= Inca Huasi (ancient lake) =

Inca Huasi was a paleolake in the Andes. It was named by a research team in 2006.

It existed about 46,000 years ago in the Salar de Uyuni basin. Water levels during this episode rose by about 10 m. Overall, this lake cycle was short and not deep, with water levels reaching a height of 3670 m. The lake would have had a surface of 21000 km2. Most water was contributed to it by the Uyuni-Coipasa drainage basin, with only minimal contributions from Lake Titicaca. Changes in the South American monsoon may have triggered its formation.

Radiocarbon dates on tufa which formed in Lake Inca Huasi were dated at 45,760 ± 440 years ago. Uranium-thorium dating has yielded ages between 45,760 and 47,160 years. Overall the lake existed between 46,000 and 47,000 years ago. The Inca Huasi cycle coincides with the marine isotope stage 3, the formation of a deep lake in the Laguna Pozuelos basin and the expansion of glaciers in several parts of South America including the Puna.

This lake cycle took part during a glacial epoch, along with the Sajsi lake cycles.
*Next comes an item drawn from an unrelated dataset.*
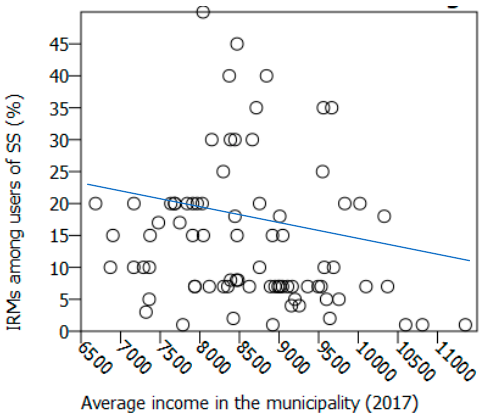
Figure 6. Use of Social Services by retirement migrants and average income of the municipality. Each dot is a municipality. The line is the regression line for a linear regression model with the two variables.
A more humid climate in northeastern Argentina and elsewhere in subtropical South America has been linked to the Inca Huasi phase. However, rainfall might not have increased by much in the Altiplano during the Inca Huasi cycle.

Other paleolakes are Coipasa, Ouki, Minchin, Sajsi, Salinas and Tauca. Research made in 2006 attributed the "Lake Minchin" to this lake phase.